TASK GOAL :: Return the lines in the rows below, unchanged, from the line holding "sitio de SharePoint." through the line holding "proyecto de Visual Studio", inclusive.

Dataset rows ::
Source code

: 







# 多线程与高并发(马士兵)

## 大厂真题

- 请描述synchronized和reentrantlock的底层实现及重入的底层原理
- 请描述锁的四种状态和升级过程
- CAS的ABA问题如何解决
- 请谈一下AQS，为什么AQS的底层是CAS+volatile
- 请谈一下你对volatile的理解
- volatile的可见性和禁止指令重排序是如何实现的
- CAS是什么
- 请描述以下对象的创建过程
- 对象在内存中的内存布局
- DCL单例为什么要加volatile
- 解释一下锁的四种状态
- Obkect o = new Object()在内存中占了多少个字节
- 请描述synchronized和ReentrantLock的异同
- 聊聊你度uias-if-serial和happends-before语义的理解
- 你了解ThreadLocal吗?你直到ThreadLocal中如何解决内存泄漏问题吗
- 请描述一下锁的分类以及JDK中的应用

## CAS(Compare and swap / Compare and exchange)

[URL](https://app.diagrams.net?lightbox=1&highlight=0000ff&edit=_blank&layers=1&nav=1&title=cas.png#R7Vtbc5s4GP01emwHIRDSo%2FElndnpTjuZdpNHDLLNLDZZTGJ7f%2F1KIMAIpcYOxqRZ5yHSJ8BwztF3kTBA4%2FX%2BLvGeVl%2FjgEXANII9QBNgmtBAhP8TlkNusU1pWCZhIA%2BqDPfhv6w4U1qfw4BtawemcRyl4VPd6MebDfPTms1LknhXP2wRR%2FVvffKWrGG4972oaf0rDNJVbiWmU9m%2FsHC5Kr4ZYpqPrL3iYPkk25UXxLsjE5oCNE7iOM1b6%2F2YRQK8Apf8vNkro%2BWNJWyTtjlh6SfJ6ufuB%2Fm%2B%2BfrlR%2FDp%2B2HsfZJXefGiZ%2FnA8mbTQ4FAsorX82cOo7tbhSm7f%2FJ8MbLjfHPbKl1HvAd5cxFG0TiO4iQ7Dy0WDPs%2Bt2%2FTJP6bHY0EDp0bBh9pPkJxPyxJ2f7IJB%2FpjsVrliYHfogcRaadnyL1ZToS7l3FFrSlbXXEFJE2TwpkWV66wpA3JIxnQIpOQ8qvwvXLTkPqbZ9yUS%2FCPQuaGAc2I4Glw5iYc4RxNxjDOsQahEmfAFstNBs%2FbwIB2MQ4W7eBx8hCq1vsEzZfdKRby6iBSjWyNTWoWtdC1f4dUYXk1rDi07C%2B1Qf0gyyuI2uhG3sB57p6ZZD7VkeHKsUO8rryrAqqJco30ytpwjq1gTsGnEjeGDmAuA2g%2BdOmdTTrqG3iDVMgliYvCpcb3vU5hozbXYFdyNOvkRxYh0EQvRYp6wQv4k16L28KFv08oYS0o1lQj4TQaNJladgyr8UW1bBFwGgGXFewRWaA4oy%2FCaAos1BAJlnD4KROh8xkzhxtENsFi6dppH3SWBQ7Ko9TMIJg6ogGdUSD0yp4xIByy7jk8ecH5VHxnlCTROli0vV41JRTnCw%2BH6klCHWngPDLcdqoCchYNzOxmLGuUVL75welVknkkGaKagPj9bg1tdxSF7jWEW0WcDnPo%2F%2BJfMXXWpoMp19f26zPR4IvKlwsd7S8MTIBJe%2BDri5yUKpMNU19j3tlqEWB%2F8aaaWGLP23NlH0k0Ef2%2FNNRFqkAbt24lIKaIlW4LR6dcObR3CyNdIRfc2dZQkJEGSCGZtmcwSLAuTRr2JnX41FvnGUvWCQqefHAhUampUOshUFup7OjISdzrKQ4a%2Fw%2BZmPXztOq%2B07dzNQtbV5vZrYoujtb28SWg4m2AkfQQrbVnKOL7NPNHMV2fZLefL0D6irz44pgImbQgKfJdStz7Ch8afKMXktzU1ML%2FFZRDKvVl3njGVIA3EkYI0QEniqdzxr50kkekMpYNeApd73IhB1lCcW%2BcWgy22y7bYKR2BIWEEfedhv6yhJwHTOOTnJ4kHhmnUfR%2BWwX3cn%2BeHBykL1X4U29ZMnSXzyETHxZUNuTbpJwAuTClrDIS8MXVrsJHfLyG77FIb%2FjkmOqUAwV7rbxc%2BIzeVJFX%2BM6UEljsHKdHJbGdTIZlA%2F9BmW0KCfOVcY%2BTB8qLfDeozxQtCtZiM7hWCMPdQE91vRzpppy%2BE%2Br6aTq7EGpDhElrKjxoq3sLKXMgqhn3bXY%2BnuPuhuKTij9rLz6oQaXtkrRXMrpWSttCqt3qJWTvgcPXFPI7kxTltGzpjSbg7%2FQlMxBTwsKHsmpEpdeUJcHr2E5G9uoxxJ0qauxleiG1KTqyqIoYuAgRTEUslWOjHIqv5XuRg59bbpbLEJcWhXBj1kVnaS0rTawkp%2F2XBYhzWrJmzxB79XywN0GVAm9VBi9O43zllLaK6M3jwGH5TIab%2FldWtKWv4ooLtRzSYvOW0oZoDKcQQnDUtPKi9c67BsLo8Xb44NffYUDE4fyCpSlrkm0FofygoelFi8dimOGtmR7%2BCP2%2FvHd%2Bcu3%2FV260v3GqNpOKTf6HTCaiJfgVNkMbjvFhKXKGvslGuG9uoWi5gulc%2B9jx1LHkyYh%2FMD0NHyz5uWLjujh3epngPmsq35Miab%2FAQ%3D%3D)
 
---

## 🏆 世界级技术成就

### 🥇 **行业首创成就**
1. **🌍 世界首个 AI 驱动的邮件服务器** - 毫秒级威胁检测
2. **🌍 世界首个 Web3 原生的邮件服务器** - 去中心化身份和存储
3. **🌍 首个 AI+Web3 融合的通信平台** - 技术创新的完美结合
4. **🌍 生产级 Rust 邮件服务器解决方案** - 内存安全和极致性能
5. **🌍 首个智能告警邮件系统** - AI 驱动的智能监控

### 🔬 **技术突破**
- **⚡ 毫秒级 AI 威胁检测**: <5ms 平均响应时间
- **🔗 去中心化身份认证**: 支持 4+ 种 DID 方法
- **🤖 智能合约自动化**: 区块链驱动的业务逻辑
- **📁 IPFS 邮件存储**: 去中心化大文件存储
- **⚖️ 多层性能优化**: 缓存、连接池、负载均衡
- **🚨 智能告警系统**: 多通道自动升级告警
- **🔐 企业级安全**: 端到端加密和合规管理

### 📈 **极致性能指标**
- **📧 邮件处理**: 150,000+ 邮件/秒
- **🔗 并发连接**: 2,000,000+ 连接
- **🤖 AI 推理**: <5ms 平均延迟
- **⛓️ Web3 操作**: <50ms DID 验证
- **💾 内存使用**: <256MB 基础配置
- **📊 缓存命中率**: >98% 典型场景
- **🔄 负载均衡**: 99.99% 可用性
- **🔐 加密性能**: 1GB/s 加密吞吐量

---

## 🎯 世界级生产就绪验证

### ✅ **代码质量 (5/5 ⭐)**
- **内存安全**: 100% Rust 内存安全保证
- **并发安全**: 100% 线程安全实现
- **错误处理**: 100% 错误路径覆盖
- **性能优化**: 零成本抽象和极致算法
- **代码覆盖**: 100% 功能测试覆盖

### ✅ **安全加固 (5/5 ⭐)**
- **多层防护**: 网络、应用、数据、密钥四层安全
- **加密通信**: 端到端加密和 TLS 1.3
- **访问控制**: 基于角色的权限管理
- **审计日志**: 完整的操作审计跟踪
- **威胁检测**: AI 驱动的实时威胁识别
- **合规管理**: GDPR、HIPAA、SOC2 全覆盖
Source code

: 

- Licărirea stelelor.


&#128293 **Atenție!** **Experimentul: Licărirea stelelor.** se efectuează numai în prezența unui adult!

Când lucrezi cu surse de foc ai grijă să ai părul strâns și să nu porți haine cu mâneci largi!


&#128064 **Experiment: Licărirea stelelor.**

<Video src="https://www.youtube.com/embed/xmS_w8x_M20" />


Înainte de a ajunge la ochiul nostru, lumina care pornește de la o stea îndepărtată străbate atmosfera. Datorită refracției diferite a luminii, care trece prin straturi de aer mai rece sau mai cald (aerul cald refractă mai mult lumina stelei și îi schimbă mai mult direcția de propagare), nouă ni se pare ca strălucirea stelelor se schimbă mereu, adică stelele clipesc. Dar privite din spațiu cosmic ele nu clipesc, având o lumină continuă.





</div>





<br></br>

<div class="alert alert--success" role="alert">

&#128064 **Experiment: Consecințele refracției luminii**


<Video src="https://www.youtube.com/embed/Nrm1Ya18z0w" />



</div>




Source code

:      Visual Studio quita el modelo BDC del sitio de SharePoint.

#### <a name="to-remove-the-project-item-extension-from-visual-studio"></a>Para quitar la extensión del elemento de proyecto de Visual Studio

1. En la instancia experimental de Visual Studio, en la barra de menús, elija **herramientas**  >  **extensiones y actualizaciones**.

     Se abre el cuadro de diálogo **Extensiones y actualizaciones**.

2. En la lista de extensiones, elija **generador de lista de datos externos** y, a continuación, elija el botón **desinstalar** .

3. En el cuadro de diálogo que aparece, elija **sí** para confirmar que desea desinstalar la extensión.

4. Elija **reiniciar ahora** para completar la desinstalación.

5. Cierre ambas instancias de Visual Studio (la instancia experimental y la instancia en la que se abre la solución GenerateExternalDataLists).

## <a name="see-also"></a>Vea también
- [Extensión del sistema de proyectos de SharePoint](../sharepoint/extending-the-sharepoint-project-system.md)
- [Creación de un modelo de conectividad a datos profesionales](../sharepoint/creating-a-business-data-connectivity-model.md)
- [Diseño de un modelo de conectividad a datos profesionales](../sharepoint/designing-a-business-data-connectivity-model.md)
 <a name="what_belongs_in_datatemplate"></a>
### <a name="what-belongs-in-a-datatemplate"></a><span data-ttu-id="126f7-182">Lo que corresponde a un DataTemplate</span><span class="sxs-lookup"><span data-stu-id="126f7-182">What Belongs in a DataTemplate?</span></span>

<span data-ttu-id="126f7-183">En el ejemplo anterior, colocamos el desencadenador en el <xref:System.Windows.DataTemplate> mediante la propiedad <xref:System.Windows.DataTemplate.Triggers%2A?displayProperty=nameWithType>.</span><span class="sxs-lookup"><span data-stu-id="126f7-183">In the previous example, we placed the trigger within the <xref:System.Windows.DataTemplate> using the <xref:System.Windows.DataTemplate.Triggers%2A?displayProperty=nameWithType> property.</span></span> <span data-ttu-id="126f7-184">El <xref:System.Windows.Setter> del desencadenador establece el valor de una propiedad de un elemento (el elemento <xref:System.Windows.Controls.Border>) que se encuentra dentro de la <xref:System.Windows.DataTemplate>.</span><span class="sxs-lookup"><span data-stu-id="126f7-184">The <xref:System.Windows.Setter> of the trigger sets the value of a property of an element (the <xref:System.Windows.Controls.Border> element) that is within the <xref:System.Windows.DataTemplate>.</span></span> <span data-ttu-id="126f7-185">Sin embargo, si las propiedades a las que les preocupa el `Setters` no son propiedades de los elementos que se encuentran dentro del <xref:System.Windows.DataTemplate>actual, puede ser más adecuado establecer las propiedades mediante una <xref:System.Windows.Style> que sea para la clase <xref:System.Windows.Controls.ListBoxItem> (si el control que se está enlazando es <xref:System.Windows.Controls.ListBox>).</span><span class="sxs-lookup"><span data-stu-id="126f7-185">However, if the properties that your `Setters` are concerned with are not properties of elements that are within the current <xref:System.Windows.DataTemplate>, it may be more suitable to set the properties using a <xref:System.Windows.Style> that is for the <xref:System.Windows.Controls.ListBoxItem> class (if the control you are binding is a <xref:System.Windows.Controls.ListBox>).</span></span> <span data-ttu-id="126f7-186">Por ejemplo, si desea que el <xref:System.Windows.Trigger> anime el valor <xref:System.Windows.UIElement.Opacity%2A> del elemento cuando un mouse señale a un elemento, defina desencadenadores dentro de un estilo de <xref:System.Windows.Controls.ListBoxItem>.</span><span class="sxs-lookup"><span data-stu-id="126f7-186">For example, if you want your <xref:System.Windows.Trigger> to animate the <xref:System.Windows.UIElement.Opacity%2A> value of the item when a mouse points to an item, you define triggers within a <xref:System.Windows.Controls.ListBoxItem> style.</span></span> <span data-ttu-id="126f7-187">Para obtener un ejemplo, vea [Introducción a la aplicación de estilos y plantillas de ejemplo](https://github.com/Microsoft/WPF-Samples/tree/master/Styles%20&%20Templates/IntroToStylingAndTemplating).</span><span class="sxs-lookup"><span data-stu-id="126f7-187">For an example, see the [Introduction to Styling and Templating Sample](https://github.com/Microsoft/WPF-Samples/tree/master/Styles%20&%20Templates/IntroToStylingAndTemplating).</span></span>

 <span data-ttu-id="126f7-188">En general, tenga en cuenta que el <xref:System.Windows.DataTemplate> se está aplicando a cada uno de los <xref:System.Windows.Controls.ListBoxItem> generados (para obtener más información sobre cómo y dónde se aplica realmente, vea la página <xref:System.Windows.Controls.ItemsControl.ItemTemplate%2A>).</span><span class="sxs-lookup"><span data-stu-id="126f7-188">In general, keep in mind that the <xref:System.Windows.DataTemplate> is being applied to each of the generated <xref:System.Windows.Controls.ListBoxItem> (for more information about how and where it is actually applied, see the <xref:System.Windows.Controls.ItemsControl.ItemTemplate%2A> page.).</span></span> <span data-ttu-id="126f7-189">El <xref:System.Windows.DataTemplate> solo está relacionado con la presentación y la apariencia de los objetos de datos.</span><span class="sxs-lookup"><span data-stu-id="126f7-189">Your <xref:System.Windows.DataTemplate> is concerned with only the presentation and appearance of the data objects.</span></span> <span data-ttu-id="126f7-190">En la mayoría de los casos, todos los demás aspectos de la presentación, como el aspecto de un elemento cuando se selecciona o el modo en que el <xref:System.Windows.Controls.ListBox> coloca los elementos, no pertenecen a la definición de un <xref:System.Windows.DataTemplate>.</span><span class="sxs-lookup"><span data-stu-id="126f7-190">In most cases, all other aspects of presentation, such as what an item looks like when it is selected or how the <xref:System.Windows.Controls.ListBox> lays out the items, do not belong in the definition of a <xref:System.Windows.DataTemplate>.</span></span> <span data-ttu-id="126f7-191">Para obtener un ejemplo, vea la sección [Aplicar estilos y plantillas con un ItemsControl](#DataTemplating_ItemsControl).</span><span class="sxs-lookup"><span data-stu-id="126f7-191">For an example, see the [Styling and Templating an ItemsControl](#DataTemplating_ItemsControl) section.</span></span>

WRITTEN SOLUTION ::
:      Visual Studio quita el modelo BDC del sitio de SharePoint.

#### <a name="to-remove-the-project-item-extension-from-visual-studio"></a>Para quitar la extensión del elemento de proyecto de Visual Studio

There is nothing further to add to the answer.